Treatment of PRS is multifaceted and individualized, with surgery being performed only to solve the functional problems that a patient may have. Surgical treatments may be indicated for PRS patients with more severe clinical conditions, often those associated with airway impairment.
Infants with PRS should be observed closely for breathing difficulties. Placing the child on his or her stomach (prone position), rather than on his or her back, can help prevent the tongue from falling back toward the throat. If this does not solve the problem of airway obstruction, small tube-like instruments such as a ‘nasopharyngeal airway’ may be inserted into the nose to keep the airways open.

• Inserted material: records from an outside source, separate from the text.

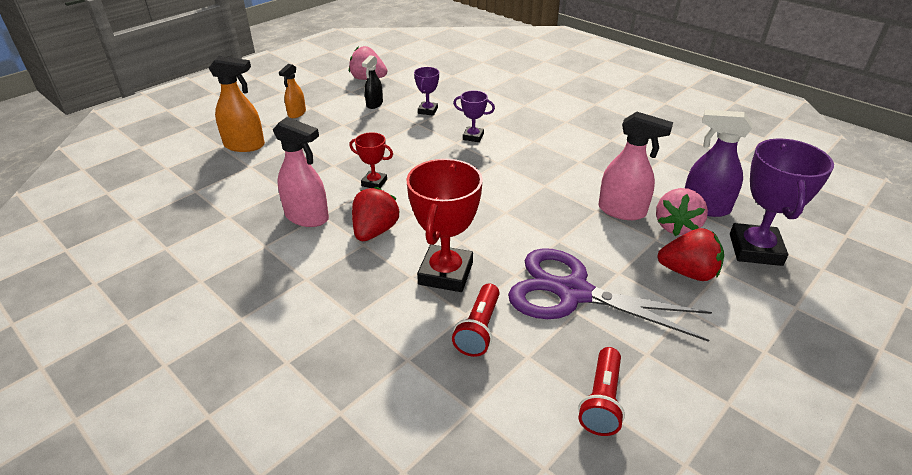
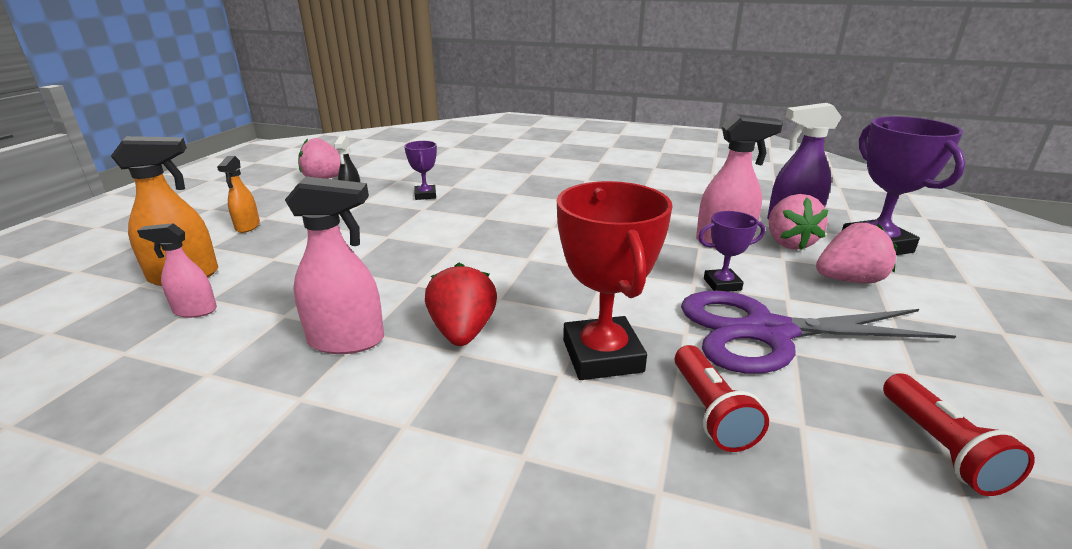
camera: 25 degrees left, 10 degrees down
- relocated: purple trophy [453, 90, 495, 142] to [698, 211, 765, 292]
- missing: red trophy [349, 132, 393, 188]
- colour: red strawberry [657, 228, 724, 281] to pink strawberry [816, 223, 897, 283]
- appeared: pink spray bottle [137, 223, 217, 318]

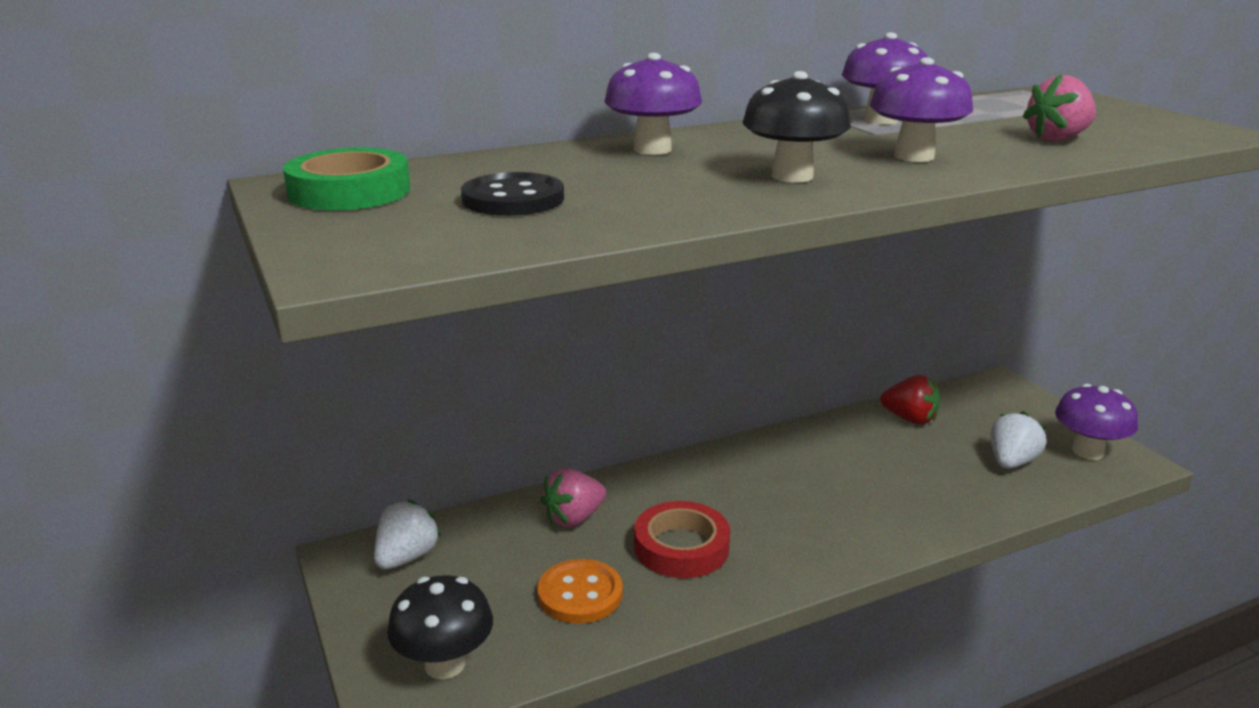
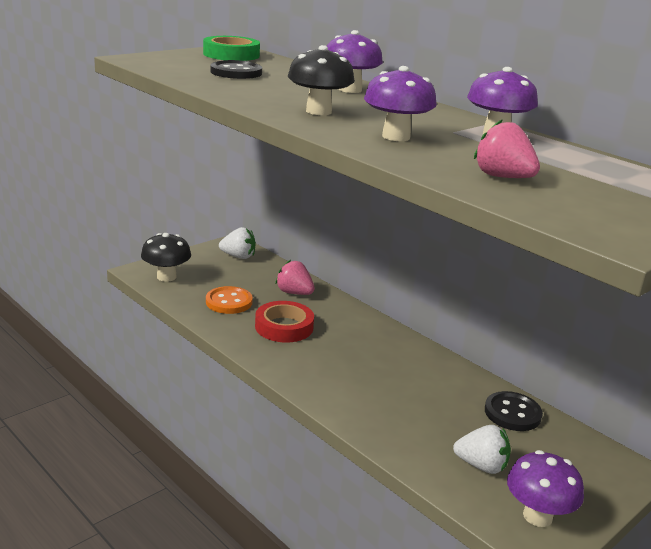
camera: 70 degrees right, 0 degrees up
- exchanged: red strawberry [880, 375, 940, 424] to black button [485, 391, 543, 431]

If airway obstruction is even more severe, a tube may be inserted in the infant’s throat in hospital (intubation) or, rarely, a surgical opening may be made into the trachea through the neck (tracheostomy) to assist the infant in breathing.
To close the cleft palate, surgery is typically performed between 12 and 18 months of age. Doctors may postpone the corrective surgery, however, to allow the opening in the palate to close on its own as natural growth occurs.

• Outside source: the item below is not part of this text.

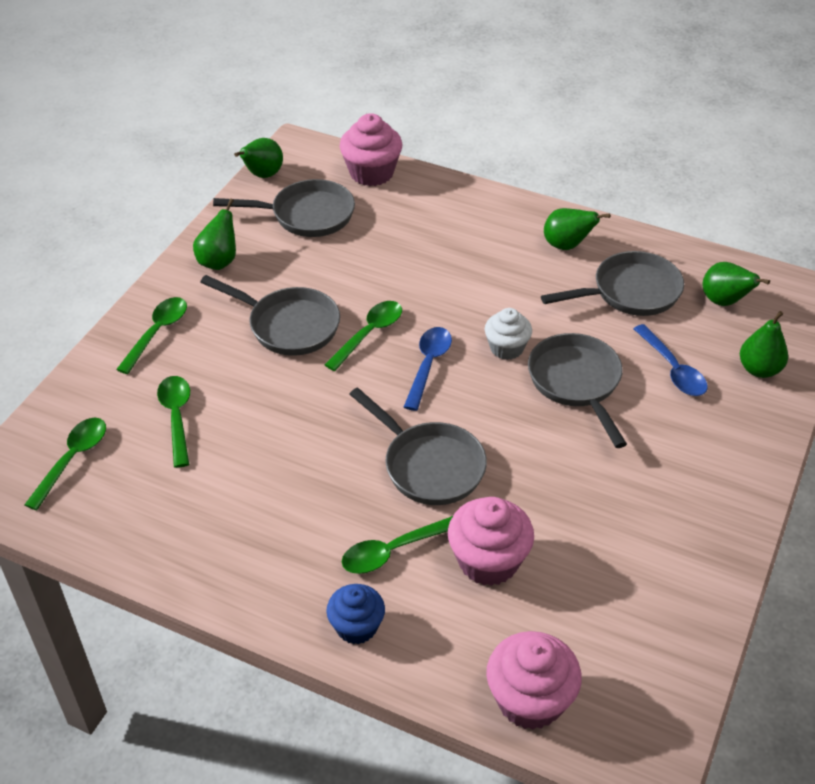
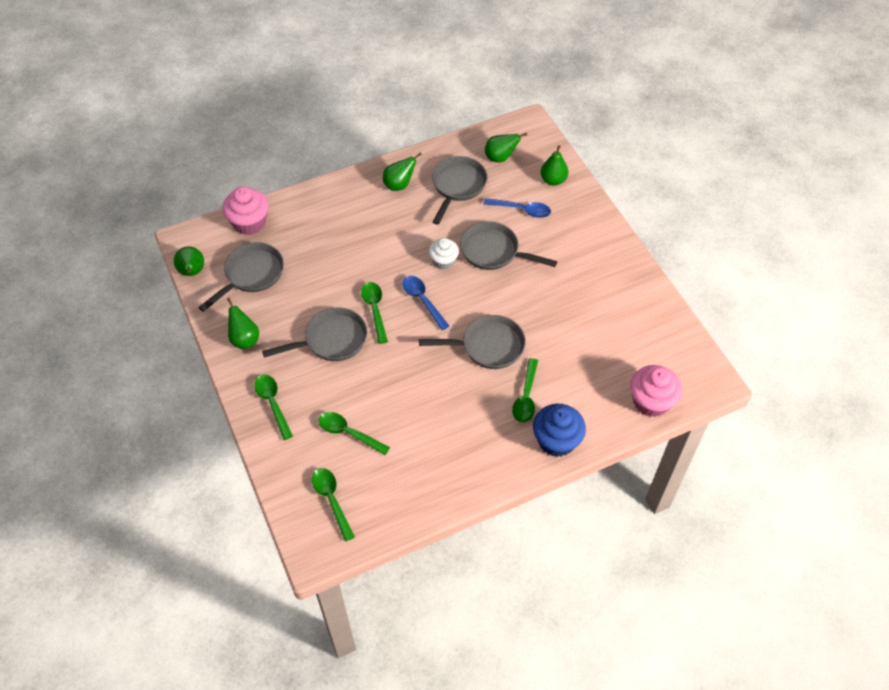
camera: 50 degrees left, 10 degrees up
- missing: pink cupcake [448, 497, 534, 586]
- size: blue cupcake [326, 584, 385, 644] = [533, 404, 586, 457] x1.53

Surgery to improve the appearance of the jaw is rarely necessary because the small lower jaw seen at birth most often grows to a more normal size by 18 months of age. To address feeding-related difficulties, a variety of specially adapted bottles and nipples may be used. If feeding problems are unresolved and severe, a feeding tube may be needed temporarily in order to assist with proper weight gain.

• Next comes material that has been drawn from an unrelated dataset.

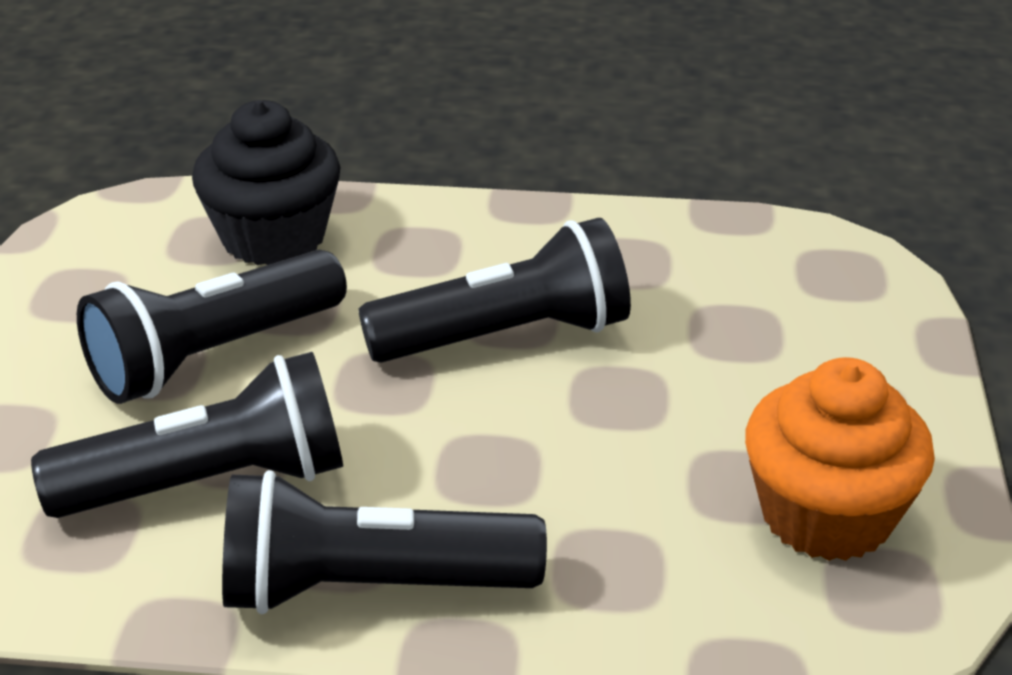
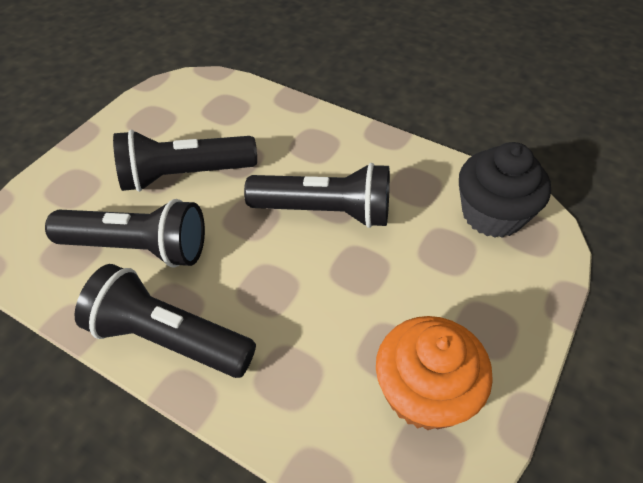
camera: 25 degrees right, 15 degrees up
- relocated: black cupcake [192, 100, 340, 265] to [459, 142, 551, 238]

Symptomatic and supportive treatment may be provided using a multidisciplinary team approach, in order to best meet the needs of the affected individual. If speech is impaired, the child should participate in speech therapy or be monitored by a speech pathologist. Ear, nose, and throat doctors (otolaryngologists) and audiologists can provide follow-up on ear- and hearing-related issues. Surgically placed drainage tubes may be recommended if ear infections are recurrent. A combination of orthodontists, maxillofacial surgeons, and dentists may work together to monitor the oral cavity, for example by looking to avoid crowding of the teeth and to ensure proper tooth alignment. Ophthalmology may be consulted to monitor for ocular abnormalities. Genetic counseling may be of benefit for patients and their families.